======== Data to examine

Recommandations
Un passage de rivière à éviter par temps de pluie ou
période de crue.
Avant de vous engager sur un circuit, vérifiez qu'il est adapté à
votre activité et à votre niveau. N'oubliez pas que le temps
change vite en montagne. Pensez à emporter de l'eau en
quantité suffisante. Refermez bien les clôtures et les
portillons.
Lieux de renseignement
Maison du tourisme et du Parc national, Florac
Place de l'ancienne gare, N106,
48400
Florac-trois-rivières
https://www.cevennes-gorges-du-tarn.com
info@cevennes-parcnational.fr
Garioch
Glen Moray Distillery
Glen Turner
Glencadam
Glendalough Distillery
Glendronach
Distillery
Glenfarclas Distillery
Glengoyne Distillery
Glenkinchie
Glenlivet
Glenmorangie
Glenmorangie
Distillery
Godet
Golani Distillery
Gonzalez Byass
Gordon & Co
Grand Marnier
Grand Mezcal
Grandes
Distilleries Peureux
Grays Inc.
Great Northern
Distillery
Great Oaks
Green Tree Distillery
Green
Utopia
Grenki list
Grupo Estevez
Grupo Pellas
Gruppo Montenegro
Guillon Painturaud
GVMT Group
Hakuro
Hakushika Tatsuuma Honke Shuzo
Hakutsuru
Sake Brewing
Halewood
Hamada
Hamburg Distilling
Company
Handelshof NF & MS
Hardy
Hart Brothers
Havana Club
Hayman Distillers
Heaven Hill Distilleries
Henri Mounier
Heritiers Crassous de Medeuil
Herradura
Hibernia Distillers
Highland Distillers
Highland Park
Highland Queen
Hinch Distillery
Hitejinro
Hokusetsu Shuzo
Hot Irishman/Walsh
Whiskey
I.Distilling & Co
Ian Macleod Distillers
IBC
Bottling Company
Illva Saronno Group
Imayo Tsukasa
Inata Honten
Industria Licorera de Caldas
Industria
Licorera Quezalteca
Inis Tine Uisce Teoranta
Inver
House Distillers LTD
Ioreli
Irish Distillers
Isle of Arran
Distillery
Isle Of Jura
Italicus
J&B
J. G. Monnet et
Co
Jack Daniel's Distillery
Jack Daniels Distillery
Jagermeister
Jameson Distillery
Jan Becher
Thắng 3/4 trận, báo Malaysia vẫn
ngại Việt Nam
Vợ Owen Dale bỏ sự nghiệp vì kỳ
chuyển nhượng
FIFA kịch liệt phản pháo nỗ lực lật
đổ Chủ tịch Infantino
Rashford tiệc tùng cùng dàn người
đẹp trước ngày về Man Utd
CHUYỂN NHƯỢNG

================

Give a single number: the count of lines above that include the word "Jack".

▶ Exercise solution
2